Images flashed of people she’d known: her parents, her sister, smiling and laughing; Pedro, sick and gaunt, his gaze soft with love. Was this his future? Tears rolled down her face.

The Separation is killing us all, came the words inside.

“Pro-Prog, where humans were conceived and raised in controlled nuclear families, must end!” her mouth cried. “Splintered families, a declining population, the Earth damaged by human choices—when will you get it right? When will you stop treating all nature, including yourselves, as little more than an experiment?”

When?

“Only you can start the cascade—one small event leading to another,”  whispered the voice.

Suddenly, Franny was floating across the planet, leaping from sphere to sphere over glorious foliage of many colors, catching glimpses of animals, rivers, and streams, seeing crumbled buildings and broken bridges. She saw creeks running to streams, pebbled streams to rivers, rivers to tributaries that lead to vast oceans, and rain sheeting down.
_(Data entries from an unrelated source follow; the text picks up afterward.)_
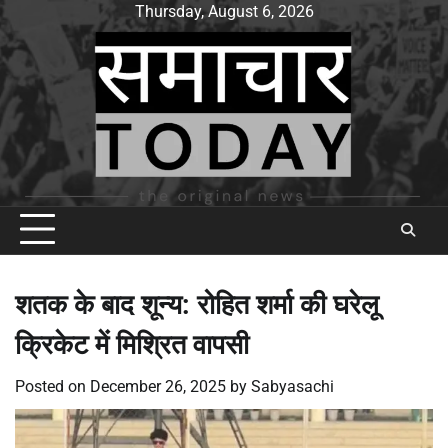
Skip
Thursday, August 6, 2026
to
content
शतक के बाद शून्य: रोहित शर्मा की घरेलू
क्रिकेट में मिश्रित वापसी
Posted on
December 26, 2025
by
Sabyasachi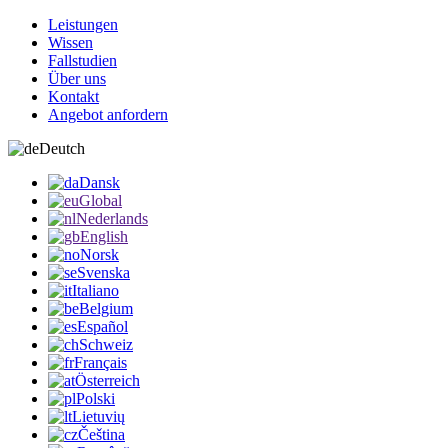
Leistungen
Wissen
Fallstudien
Über uns
Kontakt
Angebot anfordern
Deutch
Dansk
Global
Nederlands
English
Norsk
Svenska
Italiano
Belgium
Español
Schweiz
Français
Österreich
Polski
Lietuvių
Čeština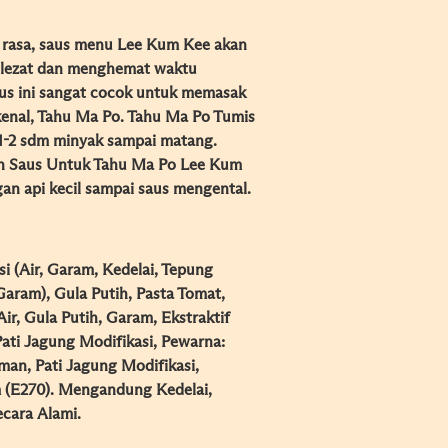
 rasa, saus menu Lee Kum Kee akan
 lezat dan menghemat waktu
us ini sangat cocok untuk memasak
kenal, Tahu Ma Po. Tahu Ma Po Tumis
 1-2 sdm minyak sampai matang.
n Saus Untuk Tahu Ma Po Lee Kum
an api kecil sampai saus mengental.
si (Air, Garam, Kedelai, Tepung
 Garam), Gula Putih, Pasta Tomat,
ir, Gula Putih, Garam, Ekstraktif
Pati Jagung Modifikasi, Pewarna:
man, Pati Jagung Modifikasi,
 (E270). Mengandung Kedelai,
cara Alami.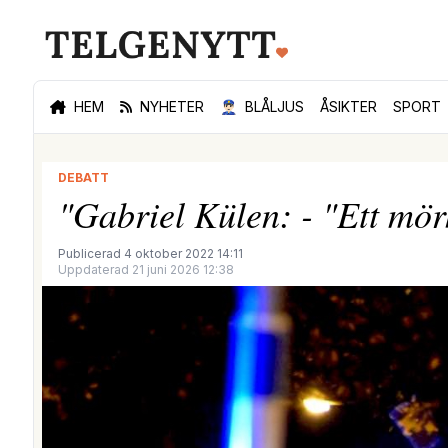
HEM
NYHETER
👮🏻‍♂️
BLÅLJUS
ÅSIKTER
SPORT
DEBATT
"Gabriel Külen: - "Ett mörk
Publicerad 4 oktober 2022 14:11
Uppdaterad 21 juni 2026 12:38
A man stood on glistening rocks amid a trickling stream. He was slender, his hair white. Stooped over, he wore a woven coat and pants of the same material. Suddenly he turned and pulled a gleaming silver fish from the water. His eyes met hers, tender and kind. Slowly he winked. Who was he and how did she know him? Was he a remnant or her imagination? How could anyone survive the pollution?

Tears streaked down her face.

“Time to go out and see,” whispered the voice. “Just open your mouth and speak, beginning the process. Will you claim it?”